Film
Jacob Mendez
Jacob Mendez

“Juror No. 2”: A review of Clint Eastwood’s last film. Farewell in style

In recent years Clint Eastwood strongly revolved around the topic of individual freedom in clash with the system. That’s what “Richard Jewell”, “Sully” and to some extent “The Smuggler” were about. In each of these (so different thematically!) films, Eastwood expressed his libertarian perception of the world. “Juror No. 2” fits into another trend of cinema, which Eastwood also exploited in his extensive filmography. In “Million Dollar Baby” and “Gran Torino” he asked serious ethical and moral questions. In the first case it was about euthanasia, while in the second it was about a sacrifice for an oppressed neighbor.

Nicholas Hoult plays Justin Kemp, who is called to serve as a juror in a murder trial. His wife, Allison (Zoey Deutch), is in the last trimester of a high-risk pregnancy, so the last thing he wants to do is sit in a courtroom. Despite trying to shirk his civic duty, Justin is selected as juror number 2. Now he and eleven other people must decide whether James Sythe (Gabriel Basso) murdered his girlfriend Kendall (Francesca Eastwood). The evidence is strong. James had an argument with Kendall at a bar, which was recorded by witnesses. The girl ran out of the bar and was found dead in the morning.

James claims that he went straight home, which is not believed by ambitious prosecutor Faith Killebrew (Toni Collette), who is competing with her colleague and public defender Eric (Chris Messina). Justin quickly realizes that he, too, was at the same bar that fateful night. To make matters worse, he could have accidentally hit Kendall with his SUV. He knows he hit something on the rainy night. However, he assumed that it was a deer that had escaped injured. Should he confess? Yes, but he also has a history of drunk driving. His sponsor at AA meetings (Kiefer Sutherland) tells him that no one will believe he wasn’t drunk and he could go to prison for at least 30 years.
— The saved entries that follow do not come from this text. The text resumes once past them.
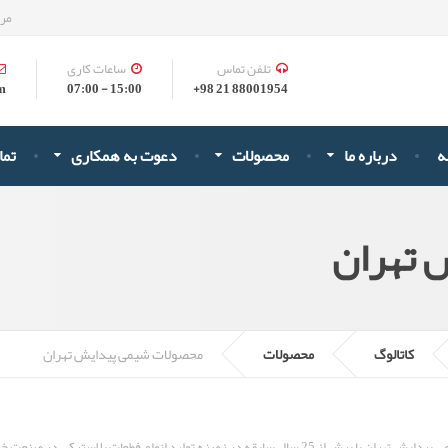
مرک
تلفن تماس
ساعات کاری
om
15:00 - 07:00
88001954 21 98+
ه
درباره ما
محصولات
دعوت به همکاری
تما
 تهران
کاتالوگ
محصولات
محصولات شیمی پیدایش تهران
شرکت شیمی پیدایش تهران با بیش از 25 سال سابقه در زمینه تولید انواع فطعات پ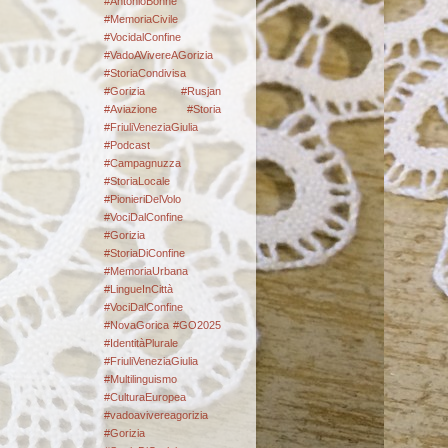
#AntonioBonne
#MemoriaCivile
#VocidalConfine
#VadoAVivereAGorizia
#StoriaCondivisa
#Gorizia #Rusjan
#Aviazione #Storia
#FriuliVeneziaGiulia
#Podcast
#Campagnuzza
#StoriaLocale
#PionieriDelVolo
#VociDalConfine
#Gorizia
#StoriaDiConfine
#MemoriaUrbana
#LingueInCittà
#VociDalConfine
#NovaGorica #GO2025
#IdentitàPlurale
#FriuliVeneziaGiulia
#Multilinguismo
#CulturaEuropea
#vadoavivereagorizia
#Gorizia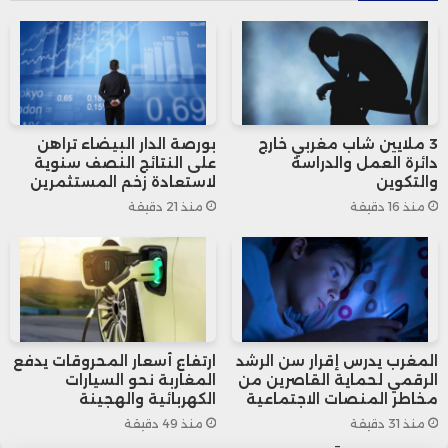
والكيماويات، والتي شهدت ارتفاعاً في الطلب
واستجابة أسرع للتغيرات السوقية.
وتبرز هذه التحركات الاستراتيجية تنوع الخيارات التي
3 ملايين شاب مغربي خارج
بورصة الدار البيضاء تراهن
تعتمدها الشركات العالمية: فبينما يسعى
دائرة العمل والدراسة
على النتائج النصف سنوية
والتكوين
لاستعادة زخم المستثمرين
البعض إلى نقل الإنتاج إلى دول منخفضة
منذ 16 دقيقة
منذ 21 دقيقة
التكلفة لتفادي الرسوم الجمركية، يفضل آخرون
الاستثمار داخل الولايات المتحدة لتأمين الإنتاج
ضد تقلبات السياسات التجارية، وضمان الوصول
المغرب يدرس إقرار سن الرشد
ارتفاع أسعار المحروقات يدفع
المباشر إلى قاعدة المستهلكين الأمريكية، مما
الرقمي لحماية القاصرين من
المغاربة نحو السيارات
مخاطر المنصات الاجتماعية
الكهربائية والهجينة
يعزز استقرار العمليات ويقلل المخاطر طويلة
منذ 31 دقيقة
منذ 49 دقيقة
الأمد.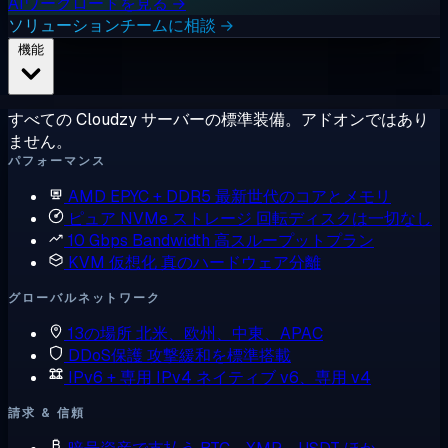
AIワークロードを見る →
ソリューションチームに相談 →
機能
すべての Cloudzy サーバーの標準装備。アドオンではあり
ません。
パフォーマンス
AMD EPYC + DDR5
最新世代のコアとメモリ
ピュア NVMe ストレージ
回転ディスクは一切なし
10 Gbps Bandwidth
高スループットプラン
KVM 仮想化
真のハードウェア分離
グローバルネットワーク
13の場所
北米、欧州、中東、APAC
DDoS保護
攻撃緩和を標準搭載
IPv6 + 専用 IPv4
ネイティブ v6、専用 v4
請求 & 信頼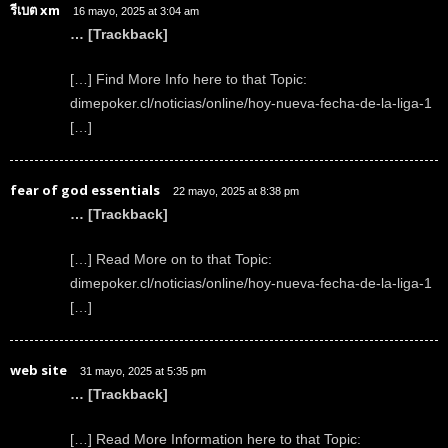
รีเบต xm
16 mayo, 2025 at 3:04 am
… [Trackback]
[…] Find More Info here to that Topic:
dimepoker.cl/noticias/online/hoy-nueva-fecha-de-la-liga-1
[…]
fear of god essentials
22 mayo, 2025 at 8:38 pm
… [Trackback]
[…] Read More on to that Topic:
dimepoker.cl/noticias/online/hoy-nueva-fecha-de-la-liga-1
[…]
web site
31 mayo, 2025 at 5:35 pm
… [Trackback]
[…] Read More Information here to that Topic: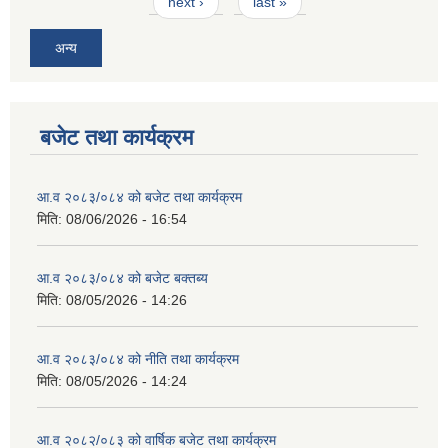
next ›
last »
अन्य
बजेट तथा कार्यक्रम
आ.व २०८३/०८४ को बजेट तथा कार्यक्रम
मिति:
08/06/2026 - 16:54
आ.व २०८३/०८४ को बजेट बक्तब्य
मिति:
08/05/2026 - 14:26
आ.व २०८३/०८४ को नीति तथा कार्यक्रम
मिति:
08/05/2026 - 14:24
आ.व २०८२/०८३ को वार्षिक बजेट तथा कार्यक्रम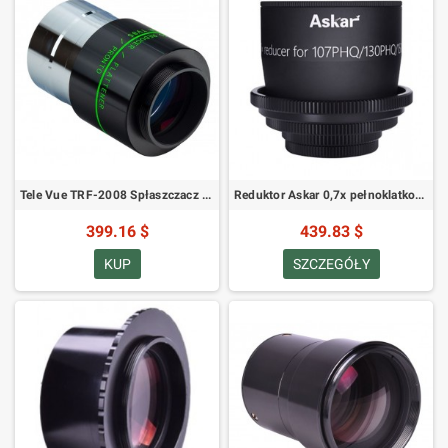
Tele Vue TRF-2008 Spłaszczacz / reduktor 0,8x do refraktorów
Reduktor Askar 0,7x pełnoklatkowy do Askar 107 PHQ / 130 PHQ
399.16 $
439.83 $
KUP
SZCZEGÓŁY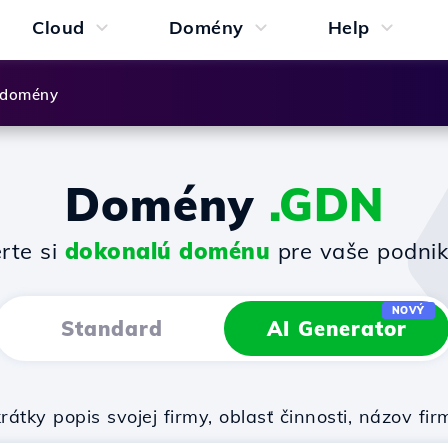
Cloud
Domény
Help
 domény
Domény
.GDN
rte si
dokonalú doménu
pre vaše podnik
NOVÝ
Standard
AI Generator
rátky popis svojej firmy, oblasť činnosti, názov 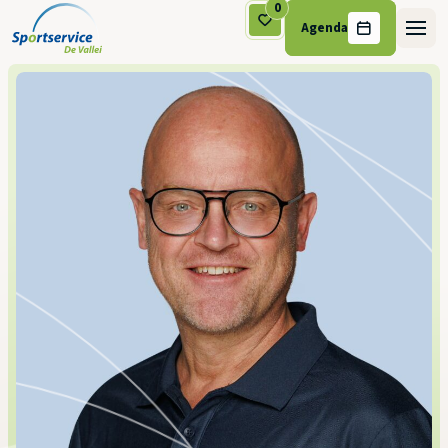
0
Agenda
Ga naar de inhoud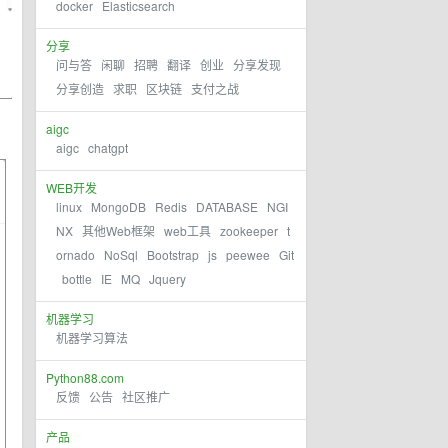
docker
Elasticsearch
分享
问与答
闲聊
招聘
翻译
创业
分享发现
分享创造
求职
区块链
支付之战
aigc
aigc
chatgpt
WEB开发
linux
MongoDB
Redis
DATABASE
NGI
NX
其他Web框架
web工具
zookeeper
t
ornado
NoSql
Bootstrap
js
peewee
Git
bottle
IE
MQ
Jquery
机器学习
机器学习算法
Python88.com
反馈
公告
社区推广
产品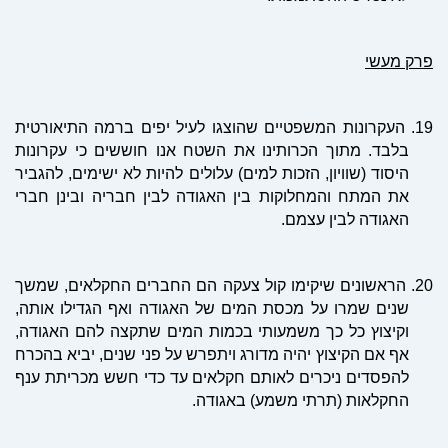
פרק מעשי
19.
העקרונות המשפטיים שהוצגו לעיל יפים ברמה התיאורטית
בלבד. מתוך הכרותינו את השטח אנו חוששים כי עקרונות
היסוד (שוויון, הזכות למים) עלולים להיות לא ישימים, להגביר
את המתח והמחלוקות בין האגודה לבין חבריה ובינן חברי
האגודה לבין עצמם.
20.
הראשונים שיקימו קול צעקה הם החברים החקלאים, שמשך
שנים שמרו על מכסת המים של האגודה ואף הגדילו אותה,
וקיצוץ כל כך משמעותי בכמות המים שתקצה להם האגודה,
אף אם הקיצוץ יהיה מדורג ויתפרש על פני שנים, יביא בהכרח
להפסדים ניכרים לאותם חקלאים עד כדי חשש מכריתת ענף
החקלאות (תרתי משמע) באגודה.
“Juror 2” isn’t Eastwood’s first courtroom drama set in Savannah, Georgia. Do you remember “Midnight in the Garden of Good and Evil” (1997) and its ambiguous finale? You will also find a rhyme for it here. There is also “Juror No. 2” a direct reference to “Twelve Angry Men” by Sydney Lumet. Almost the entire jury is convinced of the defendant’s guilt and wants to conclude its deliberations as soon as possible. Someone is in a hurry to get home, someone else has his prejudices against “people like Sythe”, and still another is a slow yes-man. Only one of the “angry” votes against it. This is Justin, who argues that you cannot decide about someone’s life so hastily and without discussion. Justin’s decision is paradoxical, because he is the one who has the greatest interest in ensuring that no one discovers his connection with the accident. However, he has remorse. Or maybe it’s something else? Maybe it’s been playing all along? One of the jurors is a retired policeman (JK Simmons), who begins to buy into the theory that the girl… could have been killed by a driver. Here, Eastwood enters a courtroom thriller.

For me, however, the most interesting thing is Justin’s moral dilemma, which has to put the good of his family and the truth about what happened at stake. Is he ready to stand in the truth? But does relativizing what really happened justify his decision? Today he is a loving husband and in a moment he will be a father who experienced his own tragedy that night. He was a mess and had an accident. Should he lose everything he had painstakingly built? However, the person accused of killing the girl is a gang member, so he is generally guilty in the eyes of society. But can’t a person change? After all, Justin has changed. The film opens with a scene in which Justin leads his wife to the children’s room. It’s a surprise for her, so Allison wears a blindfold. It looks like Themis symbolizing blind justice. “You’re perfect,” she tells Justin happily, seeing how he has renovated the room for their long-awaited child. It is not, as we will find out in the next scenes.

There is a lot of more or less literal metaphor in “Juror No. 2”. The prosecutor, who at some point also has to answer the question whether justice and truth are the same, is named Faith. Her opponent is a man named Justin, who at times sounds like Justice. We also get a close-up of the maxim “In God we trust” engraved in the courtroom, which is part of the code built by the USA. One could laugh at such open symbolism in Jonathan Abrams’ script, were it not for the fact that Eastwood does not provide a clear answer at all.

The director was never a moralist, but he did not avoid talking about moral dilemmas. In fact, he is no stranger to the topic of redemption, which is the key to his masterpiece “Unforgiven”, but also to “Mystic River”. At the same time, Eastwood himself is at the age when life takes stock. But Clint still has a cocky look in his eyes and finally asks: who is so devoid of sin that he would choose to cast the first stone? It is not by accident that spaghetti westerns with Eastwood morally demolished black-and-white films about the Wild West with a sheriff in white and a villain in a black hat. There is also a duel in the final here. Except the hats are gray.

8/10

“Juror No. 2” (Juror #2), dir. Clint Eastwood, USA 2024.